* _Problem to work on_
Include in the output exactly the lines from the opening of the data through the line containing "Fig. 5. Flexural", and nothing more.

* _Data section_
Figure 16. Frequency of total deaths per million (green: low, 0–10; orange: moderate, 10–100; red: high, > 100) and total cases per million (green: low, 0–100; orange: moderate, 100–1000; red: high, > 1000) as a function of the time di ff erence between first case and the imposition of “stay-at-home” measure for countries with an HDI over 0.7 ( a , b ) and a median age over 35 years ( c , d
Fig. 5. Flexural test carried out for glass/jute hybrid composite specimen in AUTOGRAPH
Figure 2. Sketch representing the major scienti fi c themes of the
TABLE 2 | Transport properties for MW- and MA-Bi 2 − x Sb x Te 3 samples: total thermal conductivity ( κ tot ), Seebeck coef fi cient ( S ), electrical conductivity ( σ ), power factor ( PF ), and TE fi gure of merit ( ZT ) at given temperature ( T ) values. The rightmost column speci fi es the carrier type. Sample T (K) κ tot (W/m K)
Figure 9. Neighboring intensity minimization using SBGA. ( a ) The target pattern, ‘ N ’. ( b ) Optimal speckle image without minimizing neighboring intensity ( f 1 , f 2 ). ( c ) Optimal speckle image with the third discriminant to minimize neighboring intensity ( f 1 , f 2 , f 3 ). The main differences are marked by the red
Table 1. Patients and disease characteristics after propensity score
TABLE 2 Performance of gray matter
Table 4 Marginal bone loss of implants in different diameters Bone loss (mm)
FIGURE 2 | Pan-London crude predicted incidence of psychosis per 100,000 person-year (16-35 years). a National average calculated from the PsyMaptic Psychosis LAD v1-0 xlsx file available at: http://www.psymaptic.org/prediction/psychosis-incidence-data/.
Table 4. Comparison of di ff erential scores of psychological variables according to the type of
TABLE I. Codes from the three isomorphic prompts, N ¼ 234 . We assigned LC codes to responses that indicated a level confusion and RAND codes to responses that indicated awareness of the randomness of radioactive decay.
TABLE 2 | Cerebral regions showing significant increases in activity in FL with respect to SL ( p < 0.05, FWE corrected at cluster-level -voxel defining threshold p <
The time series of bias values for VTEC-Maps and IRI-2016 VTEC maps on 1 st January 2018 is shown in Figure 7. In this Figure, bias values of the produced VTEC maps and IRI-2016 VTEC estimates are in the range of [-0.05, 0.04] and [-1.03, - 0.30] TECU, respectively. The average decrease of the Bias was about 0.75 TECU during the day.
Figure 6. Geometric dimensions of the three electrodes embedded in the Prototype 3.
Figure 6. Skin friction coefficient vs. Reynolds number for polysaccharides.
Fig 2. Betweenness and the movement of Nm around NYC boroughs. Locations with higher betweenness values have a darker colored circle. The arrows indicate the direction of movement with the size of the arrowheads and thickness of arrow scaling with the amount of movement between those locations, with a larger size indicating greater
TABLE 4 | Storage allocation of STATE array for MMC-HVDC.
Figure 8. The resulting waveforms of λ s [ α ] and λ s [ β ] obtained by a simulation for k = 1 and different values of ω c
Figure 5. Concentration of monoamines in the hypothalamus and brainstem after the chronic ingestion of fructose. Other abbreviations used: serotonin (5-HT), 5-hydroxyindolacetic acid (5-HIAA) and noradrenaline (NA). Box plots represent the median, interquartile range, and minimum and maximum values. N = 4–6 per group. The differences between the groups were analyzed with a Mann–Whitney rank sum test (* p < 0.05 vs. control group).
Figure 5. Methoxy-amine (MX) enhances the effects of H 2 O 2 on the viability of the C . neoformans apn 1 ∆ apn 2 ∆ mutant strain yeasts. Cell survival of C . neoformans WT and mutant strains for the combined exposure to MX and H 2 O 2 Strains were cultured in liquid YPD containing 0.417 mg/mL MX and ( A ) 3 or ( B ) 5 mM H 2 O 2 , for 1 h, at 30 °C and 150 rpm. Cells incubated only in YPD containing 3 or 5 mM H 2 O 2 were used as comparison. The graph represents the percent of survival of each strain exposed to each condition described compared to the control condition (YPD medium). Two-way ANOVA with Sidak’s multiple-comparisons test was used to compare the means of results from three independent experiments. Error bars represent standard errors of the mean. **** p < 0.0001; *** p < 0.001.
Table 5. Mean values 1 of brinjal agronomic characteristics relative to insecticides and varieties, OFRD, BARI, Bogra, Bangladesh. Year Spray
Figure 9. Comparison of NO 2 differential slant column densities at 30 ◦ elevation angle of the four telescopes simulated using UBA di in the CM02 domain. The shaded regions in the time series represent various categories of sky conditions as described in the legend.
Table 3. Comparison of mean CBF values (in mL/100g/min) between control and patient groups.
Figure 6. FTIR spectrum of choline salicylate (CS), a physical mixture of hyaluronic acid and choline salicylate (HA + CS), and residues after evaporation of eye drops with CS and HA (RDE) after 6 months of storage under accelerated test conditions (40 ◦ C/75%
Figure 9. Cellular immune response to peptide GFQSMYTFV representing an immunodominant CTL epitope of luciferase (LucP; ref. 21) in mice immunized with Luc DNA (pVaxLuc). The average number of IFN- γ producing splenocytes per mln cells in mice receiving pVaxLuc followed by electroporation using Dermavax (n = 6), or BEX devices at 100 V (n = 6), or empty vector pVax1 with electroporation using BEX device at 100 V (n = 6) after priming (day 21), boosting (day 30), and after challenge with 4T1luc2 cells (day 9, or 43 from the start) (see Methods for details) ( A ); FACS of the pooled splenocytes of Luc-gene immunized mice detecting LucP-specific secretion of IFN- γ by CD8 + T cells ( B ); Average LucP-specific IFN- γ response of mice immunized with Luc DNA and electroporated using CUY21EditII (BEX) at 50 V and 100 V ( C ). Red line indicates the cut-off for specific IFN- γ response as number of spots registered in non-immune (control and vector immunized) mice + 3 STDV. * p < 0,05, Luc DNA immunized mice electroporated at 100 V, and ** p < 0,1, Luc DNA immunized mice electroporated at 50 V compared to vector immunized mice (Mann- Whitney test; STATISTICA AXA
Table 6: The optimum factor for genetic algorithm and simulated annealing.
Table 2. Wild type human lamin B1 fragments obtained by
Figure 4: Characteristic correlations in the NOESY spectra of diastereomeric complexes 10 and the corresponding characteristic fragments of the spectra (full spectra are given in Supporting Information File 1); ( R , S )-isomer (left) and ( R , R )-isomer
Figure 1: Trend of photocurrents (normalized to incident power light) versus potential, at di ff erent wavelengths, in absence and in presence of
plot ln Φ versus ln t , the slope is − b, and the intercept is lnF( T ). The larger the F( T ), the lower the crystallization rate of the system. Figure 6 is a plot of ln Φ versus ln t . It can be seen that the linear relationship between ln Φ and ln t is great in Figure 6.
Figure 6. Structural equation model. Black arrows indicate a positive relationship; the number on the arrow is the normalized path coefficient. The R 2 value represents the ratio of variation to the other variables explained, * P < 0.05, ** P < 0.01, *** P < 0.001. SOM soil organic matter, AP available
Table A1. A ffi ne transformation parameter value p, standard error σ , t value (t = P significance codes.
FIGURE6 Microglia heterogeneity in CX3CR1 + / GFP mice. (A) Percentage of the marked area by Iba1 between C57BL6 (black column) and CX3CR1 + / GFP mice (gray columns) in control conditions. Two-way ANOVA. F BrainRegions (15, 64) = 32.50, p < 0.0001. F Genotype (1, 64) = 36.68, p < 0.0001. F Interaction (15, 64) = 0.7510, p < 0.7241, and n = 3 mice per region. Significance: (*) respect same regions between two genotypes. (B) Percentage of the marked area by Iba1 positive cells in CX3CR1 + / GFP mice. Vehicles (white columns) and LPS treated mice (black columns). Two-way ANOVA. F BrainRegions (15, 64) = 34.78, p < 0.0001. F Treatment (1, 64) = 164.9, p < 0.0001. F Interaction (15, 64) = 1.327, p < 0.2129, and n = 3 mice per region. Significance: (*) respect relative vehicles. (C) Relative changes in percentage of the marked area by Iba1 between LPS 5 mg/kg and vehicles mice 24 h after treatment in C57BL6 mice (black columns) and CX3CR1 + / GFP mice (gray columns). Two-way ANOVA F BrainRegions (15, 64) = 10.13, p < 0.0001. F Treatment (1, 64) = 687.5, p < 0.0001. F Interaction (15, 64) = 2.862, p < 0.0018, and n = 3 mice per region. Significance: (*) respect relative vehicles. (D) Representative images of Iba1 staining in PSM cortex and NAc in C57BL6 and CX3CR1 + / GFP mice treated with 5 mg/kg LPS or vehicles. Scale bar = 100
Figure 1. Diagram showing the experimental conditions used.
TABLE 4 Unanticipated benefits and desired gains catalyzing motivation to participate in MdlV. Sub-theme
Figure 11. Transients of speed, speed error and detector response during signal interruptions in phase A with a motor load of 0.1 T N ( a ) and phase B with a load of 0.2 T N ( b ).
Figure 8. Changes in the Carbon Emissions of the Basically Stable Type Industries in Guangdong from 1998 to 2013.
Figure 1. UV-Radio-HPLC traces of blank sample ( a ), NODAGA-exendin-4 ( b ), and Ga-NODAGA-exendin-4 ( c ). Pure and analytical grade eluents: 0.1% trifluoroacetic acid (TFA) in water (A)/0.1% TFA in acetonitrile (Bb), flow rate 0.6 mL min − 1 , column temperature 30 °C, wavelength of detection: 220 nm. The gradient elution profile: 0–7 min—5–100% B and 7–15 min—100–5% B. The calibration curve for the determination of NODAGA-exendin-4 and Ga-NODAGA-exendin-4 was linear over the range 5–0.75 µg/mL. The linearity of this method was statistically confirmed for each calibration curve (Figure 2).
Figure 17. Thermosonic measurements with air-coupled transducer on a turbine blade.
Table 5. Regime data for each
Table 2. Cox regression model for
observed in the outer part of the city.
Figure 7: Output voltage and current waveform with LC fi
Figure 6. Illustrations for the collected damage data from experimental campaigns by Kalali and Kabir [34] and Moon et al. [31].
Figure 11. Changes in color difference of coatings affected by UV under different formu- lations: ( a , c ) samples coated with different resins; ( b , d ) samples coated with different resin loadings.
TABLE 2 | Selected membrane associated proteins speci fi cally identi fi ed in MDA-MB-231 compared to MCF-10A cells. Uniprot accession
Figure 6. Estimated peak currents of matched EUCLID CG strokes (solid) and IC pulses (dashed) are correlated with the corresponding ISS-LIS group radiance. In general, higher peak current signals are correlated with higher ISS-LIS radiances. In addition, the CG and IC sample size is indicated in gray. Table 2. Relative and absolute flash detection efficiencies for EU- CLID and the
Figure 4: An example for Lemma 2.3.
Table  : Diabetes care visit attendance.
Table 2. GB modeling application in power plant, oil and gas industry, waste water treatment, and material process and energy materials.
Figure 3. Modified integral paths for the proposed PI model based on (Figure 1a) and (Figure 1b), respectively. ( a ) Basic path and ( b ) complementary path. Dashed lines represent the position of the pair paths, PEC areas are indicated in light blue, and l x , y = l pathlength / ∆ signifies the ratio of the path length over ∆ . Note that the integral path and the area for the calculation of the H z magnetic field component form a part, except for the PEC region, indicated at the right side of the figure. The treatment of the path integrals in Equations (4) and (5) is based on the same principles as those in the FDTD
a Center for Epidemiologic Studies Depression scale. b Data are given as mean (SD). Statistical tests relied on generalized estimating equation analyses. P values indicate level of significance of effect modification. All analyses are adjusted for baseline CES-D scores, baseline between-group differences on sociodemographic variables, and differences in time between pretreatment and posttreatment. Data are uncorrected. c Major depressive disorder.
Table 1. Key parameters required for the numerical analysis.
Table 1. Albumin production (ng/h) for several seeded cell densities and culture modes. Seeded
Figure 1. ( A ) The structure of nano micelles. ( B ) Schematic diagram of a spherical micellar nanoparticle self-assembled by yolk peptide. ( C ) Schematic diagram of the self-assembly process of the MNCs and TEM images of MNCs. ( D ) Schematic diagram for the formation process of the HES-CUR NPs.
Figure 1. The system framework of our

* _Your solution_
Figure 16. Frequency of total deaths per million (green: low, 0–10; orange: moderate, 10–100; red: high, > 100) and total cases per million (green: low, 0–100; orange: moderate, 100–1000; red: high, > 1000) as a function of the time di ff erence between first case and the imposition of “stay-at-home” measure for countries with an HDI over 0.7 ( a , b ) and a median age over 35 years ( c , d
Fig. 5. Flexural test carried out for glass/jute hybrid composite specimen in AUTOGRAPH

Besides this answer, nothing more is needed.